The Cowboys have run the ball just 31 times to 92 passing attempts this season, and they face the St. Louis Rams on Sunday. The Rams tied with the Broncos for the NFL lead in sacks with 52 in 2012, they have six this season, and the Dallas offensive line doesn't protect the pass well. Romo has just one interception in 2013, but he ranks 21st in Football Outsiders' efficiency metrics among qualifying quarterbacks. Clearly, more is expected of the man who signed a six-year, $108-million contract extension in March.
Because of the inconsistencies in Dallas' offense and the variable quality of his pass protection, Romo has been playing through rib injuries since he was hurt in the season-opening win over the New York Giants. But as Hatcher said in a team meeting this week per Jean-Jacques Taylor of ESPN Dallas, the Cowboys must be singularly committed to winning.

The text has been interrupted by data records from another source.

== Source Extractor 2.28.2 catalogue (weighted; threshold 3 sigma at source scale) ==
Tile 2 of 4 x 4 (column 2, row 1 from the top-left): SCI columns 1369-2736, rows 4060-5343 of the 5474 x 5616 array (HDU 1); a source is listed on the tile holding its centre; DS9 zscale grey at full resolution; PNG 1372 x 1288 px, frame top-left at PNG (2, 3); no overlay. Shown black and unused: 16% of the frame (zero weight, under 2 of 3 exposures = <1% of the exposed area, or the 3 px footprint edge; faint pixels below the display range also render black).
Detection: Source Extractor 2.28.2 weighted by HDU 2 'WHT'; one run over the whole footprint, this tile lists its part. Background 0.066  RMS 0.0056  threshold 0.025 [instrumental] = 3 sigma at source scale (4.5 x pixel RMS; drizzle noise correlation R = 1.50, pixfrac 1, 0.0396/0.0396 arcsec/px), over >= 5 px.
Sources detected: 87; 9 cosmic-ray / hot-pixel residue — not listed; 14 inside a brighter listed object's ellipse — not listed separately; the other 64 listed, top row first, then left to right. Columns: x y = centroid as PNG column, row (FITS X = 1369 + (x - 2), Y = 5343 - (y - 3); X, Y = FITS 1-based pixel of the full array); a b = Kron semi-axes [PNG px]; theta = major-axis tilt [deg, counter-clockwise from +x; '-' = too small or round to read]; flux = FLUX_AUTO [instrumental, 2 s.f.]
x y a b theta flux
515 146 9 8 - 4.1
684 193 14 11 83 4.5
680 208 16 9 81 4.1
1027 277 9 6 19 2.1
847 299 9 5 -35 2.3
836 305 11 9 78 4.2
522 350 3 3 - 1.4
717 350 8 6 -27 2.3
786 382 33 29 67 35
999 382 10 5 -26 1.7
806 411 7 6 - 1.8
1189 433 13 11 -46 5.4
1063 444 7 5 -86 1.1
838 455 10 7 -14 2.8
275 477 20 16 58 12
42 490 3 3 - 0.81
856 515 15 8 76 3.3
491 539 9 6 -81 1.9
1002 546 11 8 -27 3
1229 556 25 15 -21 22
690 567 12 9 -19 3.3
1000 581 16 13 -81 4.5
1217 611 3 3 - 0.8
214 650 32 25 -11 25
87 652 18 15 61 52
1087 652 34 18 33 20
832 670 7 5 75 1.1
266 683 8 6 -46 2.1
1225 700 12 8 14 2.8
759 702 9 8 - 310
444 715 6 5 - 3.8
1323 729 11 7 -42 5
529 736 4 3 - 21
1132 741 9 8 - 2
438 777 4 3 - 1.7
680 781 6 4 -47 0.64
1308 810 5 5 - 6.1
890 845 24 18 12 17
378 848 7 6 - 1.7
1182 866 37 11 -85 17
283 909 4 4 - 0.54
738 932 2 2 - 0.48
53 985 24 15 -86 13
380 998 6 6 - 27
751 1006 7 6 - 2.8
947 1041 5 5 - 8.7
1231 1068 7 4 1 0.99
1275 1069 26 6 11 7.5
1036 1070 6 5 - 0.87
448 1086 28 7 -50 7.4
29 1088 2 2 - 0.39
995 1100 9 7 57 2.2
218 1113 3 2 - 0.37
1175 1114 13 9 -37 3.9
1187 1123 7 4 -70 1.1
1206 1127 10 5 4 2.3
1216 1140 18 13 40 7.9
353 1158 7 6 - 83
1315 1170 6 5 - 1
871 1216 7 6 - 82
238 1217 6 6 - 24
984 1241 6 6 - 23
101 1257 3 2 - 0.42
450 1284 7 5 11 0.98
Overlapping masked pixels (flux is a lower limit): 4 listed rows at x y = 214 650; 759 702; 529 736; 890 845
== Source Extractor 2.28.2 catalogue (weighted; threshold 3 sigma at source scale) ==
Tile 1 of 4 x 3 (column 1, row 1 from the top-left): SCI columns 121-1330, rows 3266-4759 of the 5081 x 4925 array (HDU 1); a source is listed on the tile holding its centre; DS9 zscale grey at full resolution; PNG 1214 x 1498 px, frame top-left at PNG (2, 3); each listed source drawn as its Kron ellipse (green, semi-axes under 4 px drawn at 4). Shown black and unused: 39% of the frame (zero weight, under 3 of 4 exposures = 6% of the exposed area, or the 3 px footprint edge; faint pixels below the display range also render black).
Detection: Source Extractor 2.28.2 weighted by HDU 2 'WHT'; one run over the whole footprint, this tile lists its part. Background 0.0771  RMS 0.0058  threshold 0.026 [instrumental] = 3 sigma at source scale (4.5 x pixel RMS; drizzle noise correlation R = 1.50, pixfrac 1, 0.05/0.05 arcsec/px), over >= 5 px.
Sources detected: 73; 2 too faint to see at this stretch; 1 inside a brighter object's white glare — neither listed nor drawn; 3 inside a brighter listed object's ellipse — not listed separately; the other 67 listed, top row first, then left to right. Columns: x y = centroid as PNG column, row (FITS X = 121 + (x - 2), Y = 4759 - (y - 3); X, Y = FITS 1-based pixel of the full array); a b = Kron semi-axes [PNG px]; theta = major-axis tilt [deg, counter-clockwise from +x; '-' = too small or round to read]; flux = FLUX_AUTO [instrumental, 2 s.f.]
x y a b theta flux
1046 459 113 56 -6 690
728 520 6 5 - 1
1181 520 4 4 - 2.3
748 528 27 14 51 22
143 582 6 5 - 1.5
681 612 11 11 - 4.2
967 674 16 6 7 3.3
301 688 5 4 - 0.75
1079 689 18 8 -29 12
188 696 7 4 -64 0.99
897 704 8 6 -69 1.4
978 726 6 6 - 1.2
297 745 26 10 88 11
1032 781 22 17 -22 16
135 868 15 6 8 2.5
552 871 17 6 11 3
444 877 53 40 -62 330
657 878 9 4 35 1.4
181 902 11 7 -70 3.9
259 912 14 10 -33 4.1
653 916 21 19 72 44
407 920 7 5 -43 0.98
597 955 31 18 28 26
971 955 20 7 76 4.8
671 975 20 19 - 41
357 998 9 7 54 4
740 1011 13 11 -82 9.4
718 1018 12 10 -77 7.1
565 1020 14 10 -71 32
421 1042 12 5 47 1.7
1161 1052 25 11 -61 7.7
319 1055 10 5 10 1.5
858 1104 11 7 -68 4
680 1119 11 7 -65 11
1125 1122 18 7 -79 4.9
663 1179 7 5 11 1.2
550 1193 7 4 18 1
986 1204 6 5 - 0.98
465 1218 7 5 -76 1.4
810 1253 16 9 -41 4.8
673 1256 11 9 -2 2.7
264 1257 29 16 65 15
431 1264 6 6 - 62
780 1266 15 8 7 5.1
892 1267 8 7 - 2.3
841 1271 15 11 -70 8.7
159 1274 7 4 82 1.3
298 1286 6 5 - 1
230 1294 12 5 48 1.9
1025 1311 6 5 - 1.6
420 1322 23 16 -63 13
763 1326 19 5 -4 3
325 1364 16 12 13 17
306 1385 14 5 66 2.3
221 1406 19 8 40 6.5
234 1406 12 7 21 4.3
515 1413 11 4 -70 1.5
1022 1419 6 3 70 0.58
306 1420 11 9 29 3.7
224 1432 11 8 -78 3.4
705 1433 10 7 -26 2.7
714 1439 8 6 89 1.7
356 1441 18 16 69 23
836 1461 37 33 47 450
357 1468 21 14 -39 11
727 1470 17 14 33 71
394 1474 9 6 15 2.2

Hatcher spoke about overall team improvement and playing for more than a paycheck in an F-bomb-filled soliloquy, according to the report.Cowboys head coach Jason Garrett had different veterans talk to the team in the preseason, but Hatcher has taken it upon himself to take it to a different level. He's got the performance and stats to back it up, and we'll see what the effects are. "All positive," Garrett told the NFL Network's Mike Silver. "You want your leaders to lead. It's good for people like him to speak up."